Cloning, expression, purification, and immunoblotting analysis of recombinant type III fibronectin domains of human oncostatin M receptor.

BACKGROUND

The human oncostatin M receptor subunit , commonly known as the oncostatin M receptor (OSMR), is a cell surface protein and belongs to the family of type I cytokine receptors. It is highly expressed in several cancers and is a potential therapeutic target. Structurally, OSMR consists of three major domains: the extracellular, transmembrane, and cytoplasmic domains. The extracellular domain further comprises four Type III fibronectin subdomains. The functional relevance of these type III fibronectin domains is not known yet, and it is of great interest to us to understand their role in OSMR-mediated interactions with other oncogenic proteins.

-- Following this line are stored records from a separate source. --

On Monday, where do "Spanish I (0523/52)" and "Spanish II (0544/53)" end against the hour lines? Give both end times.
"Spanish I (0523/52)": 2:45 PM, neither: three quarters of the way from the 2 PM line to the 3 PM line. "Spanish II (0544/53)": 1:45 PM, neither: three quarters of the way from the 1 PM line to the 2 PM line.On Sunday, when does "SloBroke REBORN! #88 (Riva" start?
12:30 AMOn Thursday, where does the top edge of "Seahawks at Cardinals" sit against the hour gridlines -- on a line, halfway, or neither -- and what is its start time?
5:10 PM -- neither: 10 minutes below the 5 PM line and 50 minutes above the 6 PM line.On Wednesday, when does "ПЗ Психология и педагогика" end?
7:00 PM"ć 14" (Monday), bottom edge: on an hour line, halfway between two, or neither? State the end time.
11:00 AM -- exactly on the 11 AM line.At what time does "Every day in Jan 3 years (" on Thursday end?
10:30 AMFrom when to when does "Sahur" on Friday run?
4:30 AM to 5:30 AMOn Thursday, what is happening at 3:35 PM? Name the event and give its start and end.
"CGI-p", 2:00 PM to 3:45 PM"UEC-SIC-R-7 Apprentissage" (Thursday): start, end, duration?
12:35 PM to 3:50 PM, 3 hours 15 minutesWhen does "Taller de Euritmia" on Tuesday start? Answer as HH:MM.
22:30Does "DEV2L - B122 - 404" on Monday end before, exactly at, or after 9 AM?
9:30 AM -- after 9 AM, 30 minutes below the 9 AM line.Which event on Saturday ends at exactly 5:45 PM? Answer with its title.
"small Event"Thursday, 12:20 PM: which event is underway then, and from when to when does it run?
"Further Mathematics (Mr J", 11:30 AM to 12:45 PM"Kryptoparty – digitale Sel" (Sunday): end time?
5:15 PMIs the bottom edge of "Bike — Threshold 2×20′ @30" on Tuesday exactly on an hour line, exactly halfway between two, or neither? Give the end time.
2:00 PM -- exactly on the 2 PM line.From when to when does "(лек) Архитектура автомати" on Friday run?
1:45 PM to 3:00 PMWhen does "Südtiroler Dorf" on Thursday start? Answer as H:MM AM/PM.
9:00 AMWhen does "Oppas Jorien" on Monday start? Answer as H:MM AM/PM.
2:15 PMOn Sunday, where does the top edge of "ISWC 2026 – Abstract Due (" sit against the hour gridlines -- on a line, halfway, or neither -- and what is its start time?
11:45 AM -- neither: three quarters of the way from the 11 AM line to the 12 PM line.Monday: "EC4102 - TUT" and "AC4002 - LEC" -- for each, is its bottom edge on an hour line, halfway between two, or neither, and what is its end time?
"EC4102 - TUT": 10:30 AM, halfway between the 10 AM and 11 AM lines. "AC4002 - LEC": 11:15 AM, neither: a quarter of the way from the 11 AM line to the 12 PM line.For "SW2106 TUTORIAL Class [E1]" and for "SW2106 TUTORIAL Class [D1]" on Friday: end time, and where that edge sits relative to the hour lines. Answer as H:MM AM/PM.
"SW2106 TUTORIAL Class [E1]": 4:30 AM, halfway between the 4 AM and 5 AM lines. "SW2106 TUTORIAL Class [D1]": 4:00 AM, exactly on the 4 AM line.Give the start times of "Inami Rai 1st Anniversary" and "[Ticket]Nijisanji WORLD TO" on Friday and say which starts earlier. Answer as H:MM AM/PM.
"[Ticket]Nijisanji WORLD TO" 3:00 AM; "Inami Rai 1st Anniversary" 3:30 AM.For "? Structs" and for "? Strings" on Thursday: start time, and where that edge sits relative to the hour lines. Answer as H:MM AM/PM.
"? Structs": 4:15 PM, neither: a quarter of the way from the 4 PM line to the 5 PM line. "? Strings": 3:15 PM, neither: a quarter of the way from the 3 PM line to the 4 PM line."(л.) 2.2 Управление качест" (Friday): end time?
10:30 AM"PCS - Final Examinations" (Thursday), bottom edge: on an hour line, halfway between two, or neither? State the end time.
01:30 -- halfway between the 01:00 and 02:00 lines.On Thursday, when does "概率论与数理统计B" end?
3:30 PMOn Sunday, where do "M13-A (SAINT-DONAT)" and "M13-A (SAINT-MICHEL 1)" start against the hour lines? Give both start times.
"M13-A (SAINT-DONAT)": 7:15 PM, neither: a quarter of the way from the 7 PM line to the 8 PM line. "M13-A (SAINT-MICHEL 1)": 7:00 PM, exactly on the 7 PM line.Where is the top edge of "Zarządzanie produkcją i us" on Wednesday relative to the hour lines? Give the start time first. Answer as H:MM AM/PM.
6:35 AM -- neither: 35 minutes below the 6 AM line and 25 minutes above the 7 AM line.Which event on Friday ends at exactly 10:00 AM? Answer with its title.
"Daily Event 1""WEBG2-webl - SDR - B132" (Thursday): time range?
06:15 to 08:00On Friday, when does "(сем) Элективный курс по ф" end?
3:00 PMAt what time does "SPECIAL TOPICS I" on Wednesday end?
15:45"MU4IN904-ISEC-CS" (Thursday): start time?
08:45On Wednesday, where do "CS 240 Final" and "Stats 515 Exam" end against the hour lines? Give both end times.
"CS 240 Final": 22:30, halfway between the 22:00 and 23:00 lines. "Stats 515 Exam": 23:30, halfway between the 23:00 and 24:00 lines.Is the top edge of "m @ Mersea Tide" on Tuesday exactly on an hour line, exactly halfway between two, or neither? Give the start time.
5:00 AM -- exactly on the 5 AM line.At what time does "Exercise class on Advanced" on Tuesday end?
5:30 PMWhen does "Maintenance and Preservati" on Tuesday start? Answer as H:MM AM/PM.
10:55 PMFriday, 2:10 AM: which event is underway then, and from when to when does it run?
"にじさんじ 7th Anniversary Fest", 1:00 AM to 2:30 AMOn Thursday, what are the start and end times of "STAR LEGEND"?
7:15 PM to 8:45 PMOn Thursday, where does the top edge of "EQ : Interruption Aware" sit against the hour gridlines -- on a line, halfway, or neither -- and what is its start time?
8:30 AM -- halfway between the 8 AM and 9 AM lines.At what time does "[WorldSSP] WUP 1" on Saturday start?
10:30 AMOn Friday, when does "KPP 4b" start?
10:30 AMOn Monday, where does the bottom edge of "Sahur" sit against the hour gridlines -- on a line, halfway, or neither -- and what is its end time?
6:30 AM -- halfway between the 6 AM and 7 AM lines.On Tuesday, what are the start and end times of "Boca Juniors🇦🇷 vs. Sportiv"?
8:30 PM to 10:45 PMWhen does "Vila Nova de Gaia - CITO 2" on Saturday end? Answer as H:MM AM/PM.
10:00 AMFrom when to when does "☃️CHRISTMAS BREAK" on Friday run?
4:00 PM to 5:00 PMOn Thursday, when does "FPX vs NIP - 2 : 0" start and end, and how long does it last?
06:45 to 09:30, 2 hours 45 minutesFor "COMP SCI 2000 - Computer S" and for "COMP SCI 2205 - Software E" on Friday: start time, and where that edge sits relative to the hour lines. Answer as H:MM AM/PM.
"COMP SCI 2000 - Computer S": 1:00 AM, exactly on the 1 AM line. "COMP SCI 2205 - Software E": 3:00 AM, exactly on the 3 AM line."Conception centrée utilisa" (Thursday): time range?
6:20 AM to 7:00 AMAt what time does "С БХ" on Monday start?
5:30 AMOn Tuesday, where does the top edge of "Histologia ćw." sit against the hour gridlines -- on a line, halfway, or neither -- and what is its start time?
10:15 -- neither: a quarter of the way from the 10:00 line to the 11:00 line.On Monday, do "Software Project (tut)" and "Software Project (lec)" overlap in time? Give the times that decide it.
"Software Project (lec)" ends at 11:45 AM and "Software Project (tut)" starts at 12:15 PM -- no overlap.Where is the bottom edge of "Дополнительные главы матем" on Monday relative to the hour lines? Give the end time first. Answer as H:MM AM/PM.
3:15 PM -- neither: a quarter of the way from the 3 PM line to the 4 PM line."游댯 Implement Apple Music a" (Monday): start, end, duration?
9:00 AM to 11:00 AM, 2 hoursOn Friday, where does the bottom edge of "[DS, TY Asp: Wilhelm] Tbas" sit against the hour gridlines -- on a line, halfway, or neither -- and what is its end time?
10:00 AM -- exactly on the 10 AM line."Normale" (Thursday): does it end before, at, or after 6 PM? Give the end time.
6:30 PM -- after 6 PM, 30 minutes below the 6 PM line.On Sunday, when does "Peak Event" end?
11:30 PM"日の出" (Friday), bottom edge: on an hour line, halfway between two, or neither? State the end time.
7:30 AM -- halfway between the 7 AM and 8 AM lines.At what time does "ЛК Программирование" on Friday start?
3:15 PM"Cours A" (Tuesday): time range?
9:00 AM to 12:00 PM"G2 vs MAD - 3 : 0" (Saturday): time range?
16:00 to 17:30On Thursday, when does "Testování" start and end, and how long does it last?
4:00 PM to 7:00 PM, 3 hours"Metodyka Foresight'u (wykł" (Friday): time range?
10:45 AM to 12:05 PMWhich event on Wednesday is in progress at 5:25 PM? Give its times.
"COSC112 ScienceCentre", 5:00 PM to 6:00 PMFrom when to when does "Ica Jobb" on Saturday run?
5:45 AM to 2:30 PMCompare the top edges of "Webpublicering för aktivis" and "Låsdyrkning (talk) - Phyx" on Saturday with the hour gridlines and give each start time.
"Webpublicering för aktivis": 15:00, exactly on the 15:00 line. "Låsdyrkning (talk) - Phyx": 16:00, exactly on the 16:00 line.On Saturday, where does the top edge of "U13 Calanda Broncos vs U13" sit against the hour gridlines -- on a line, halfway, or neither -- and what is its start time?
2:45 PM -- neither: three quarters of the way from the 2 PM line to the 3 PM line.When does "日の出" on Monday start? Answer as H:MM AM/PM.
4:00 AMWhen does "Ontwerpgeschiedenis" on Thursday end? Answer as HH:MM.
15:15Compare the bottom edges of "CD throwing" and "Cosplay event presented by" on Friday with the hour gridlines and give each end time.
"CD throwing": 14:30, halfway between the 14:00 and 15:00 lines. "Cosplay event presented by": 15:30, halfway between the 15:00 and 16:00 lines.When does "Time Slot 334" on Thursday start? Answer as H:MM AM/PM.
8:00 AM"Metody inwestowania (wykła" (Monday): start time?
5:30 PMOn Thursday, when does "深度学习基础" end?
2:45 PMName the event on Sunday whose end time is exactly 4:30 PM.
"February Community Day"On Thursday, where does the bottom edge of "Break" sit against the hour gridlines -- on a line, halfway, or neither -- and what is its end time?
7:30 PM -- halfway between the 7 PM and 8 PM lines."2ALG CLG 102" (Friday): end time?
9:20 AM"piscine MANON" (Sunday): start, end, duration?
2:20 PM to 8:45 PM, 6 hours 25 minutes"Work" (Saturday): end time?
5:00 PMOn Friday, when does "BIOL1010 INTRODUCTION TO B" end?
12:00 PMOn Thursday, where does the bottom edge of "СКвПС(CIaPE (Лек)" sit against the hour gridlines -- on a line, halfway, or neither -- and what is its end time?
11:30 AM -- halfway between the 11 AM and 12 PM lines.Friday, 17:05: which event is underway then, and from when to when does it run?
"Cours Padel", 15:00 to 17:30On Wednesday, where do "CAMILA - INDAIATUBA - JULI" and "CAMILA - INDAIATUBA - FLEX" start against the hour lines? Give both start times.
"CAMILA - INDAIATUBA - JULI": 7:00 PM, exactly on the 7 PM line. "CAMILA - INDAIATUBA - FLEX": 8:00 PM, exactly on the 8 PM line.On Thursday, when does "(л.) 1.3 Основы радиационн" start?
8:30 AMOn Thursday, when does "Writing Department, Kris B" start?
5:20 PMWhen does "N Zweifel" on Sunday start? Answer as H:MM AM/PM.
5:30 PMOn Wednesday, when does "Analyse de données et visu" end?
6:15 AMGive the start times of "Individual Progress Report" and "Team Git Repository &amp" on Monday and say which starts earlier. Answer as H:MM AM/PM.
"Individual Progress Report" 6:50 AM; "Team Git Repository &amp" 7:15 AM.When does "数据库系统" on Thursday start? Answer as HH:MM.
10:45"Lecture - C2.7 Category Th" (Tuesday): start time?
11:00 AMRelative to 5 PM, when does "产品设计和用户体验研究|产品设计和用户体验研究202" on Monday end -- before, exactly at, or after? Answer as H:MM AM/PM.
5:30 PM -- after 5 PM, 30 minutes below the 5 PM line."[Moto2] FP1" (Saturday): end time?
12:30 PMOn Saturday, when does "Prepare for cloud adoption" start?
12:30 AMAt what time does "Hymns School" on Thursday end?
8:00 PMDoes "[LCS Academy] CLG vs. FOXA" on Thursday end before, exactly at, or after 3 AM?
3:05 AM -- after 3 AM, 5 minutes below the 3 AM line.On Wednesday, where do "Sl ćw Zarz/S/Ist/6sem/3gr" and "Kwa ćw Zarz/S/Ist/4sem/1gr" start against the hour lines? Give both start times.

METHODS & RESULTS: The four type III fibronectin domains of hOSMR were amplified by PCR using the pUNO1-hOSMR construct as a template. The molecular size of the amplified products was confirmed by agarose gel electrophoresis. The amplicons were then cloned into a pGEX4T3 vector containing GST as an N-terminal tag. Positive clones with domain inserts were identified by restriction digestion and overexpressed in E. coli Rosetta (DE3) cells. The optimum conditions for overexpression were found to be 1 mM IPTG and an incubation temperature of 37 °C. The overexpression of the fibronectin domains was confirmed by SDS-PAGE, and they are affinity purified by using glutathione agarose beads in three repetitive steps. The purity of the isolated domains analyzed by SDS-PAGE and western blotting showed that they were exactly at their corresponding molecular weights as a single distinct band.

CONCLUSION

In this study, we have successfully cloned, expressed, and purified four Type III fibronectin subdomains of hOSMR.